MPRAs identify regulatory DMCs in cancer (A) Upset plot depicting number of DMCs determined from MM and cSCC cell lines and the size of their overlapping sets. (B) Pie chart depicting percentage of functional DMC categories by MPRA in cSCC and MM cells. (C) Bar plot showing the synergy score difference for KC- and cSCC-identified DMCs; p value based on a rank-sum Wilcoxon test. (D) Left to right: panel colored by cell type/state; panel colored by functional DMC category; heatmap panel of −log10(p value) cell-type-/state-specificity score (STAR Methods); panel colored by cell-type-/state-specific expression (Wilcoxon rank-sum test p value <0.10). (E) Top left: heatmap shows log2(TPM + 1) values for TFs in synergistic DMCs (columns) by normal KC- and cSCC-specific cell state (rows).

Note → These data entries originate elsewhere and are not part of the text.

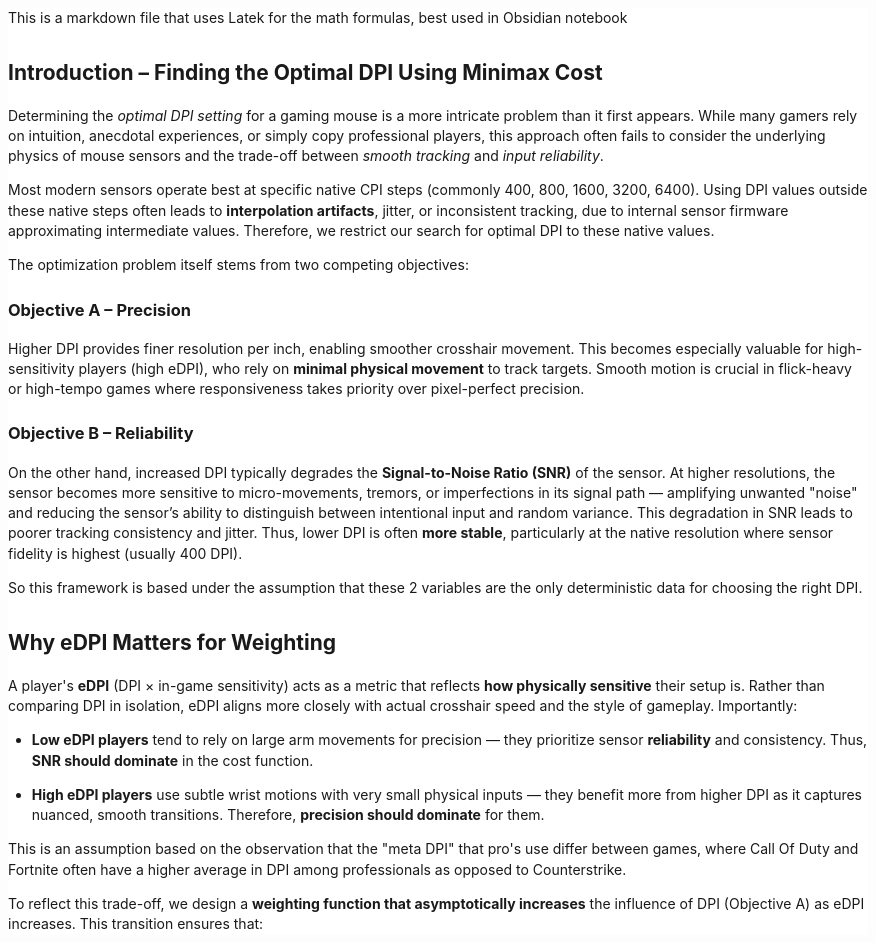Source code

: This is a markdown file that uses Latek for the math formulas, best used in Obsidian notebook

## Introduction – Finding the Optimal DPI Using Minimax Cost

Determining the _optimal DPI setting_ for a gaming mouse is a more intricate problem than it first appears. While many gamers rely on intuition, anecdotal experiences, or simply copy professional players, this approach often fails to consider the underlying physics of mouse sensors and the trade-off between _smooth tracking_ and _input reliability_.

Most modern sensors operate best at specific native CPI steps (commonly 400, 800, 1600, 3200, 6400). Using DPI values outside these native steps often leads to **interpolation artifacts**, jitter, or inconsistent tracking, due to internal sensor firmware approximating intermediate values. Therefore, we restrict our search for optimal DPI to these native values.

The optimization problem itself stems from two competing objectives:

### Objective A – Precision

Higher DPI provides finer resolution per inch, enabling smoother crosshair movement. This becomes especially valuable for high-sensitivity players (high eDPI), who rely on **minimal physical movement** to track targets. Smooth motion is crucial in flick-heavy or high-tempo games where responsiveness takes priority over pixel-perfect precision.

### Objective B – Reliability

On the other hand, increased DPI typically degrades the **Signal-to-Noise Ratio (SNR)** of the sensor. At higher resolutions, the sensor becomes more sensitive to micro-movements, tremors, or imperfections in its signal path — amplifying unwanted "noise" and reducing the sensor’s ability to distinguish between intentional input and random variance. This degradation in SNR leads to poorer tracking consistency and jitter. Thus, lower DPI is often **more stable**, particularly at the native resolution where sensor fidelity is highest (usually 400 DPI).

So this framework is based under the assumption that these 2 variables are the only deterministic data for choosing the right DPI.

## Why eDPI Matters for Weighting

A player's **eDPI** (DPI × in-game sensitivity) acts as a metric that reflects **how physically sensitive** their setup is. Rather than comparing DPI in isolation, eDPI aligns more closely with actual crosshair speed and the style of gameplay. Importantly:

- **Low eDPI players** tend to rely on large arm movements for precision — they prioritize sensor **reliability** and consistency. Thus, **SNR should dominate** in the cost function.

- **High eDPI players** use subtle wrist motions with very small physical inputs — they benefit more from higher DPI as it captures nuanced, smooth transitions. Therefore, **precision should dominate** for them.

This is an assumption based on the observation that the "meta DPI" that pro's use differ between games, where Call Of Duty and Fortnite often have a higher average in DPI among professionals as opposed to Counterstrike.

To reflect this trade-off, we design a **weighting function that asymptotically increases** the influence of DPI (Objective A) as eDPI increases. This transition ensures that:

Left: combinatorial TFs of the DMC (rows). Motifs that make up the DMC (columns) are circles with a black line connecting them. Circles are colored based on DMC cell state. Right: dot plot shows GO terms enriched for target genes (x axis) that utilize the DMC (y axis). Dots are colored by log2(target gene count). Dot sizes are the −log10(p value) of the GO enrichment. GO terms are colored by cell state biological processes. (F) Genomic instance of putative inter-enhancer-promoter cSCC-specific synergistic DMC SP1+ARNT at ADAP1. Related to Figure S6 and Table S5.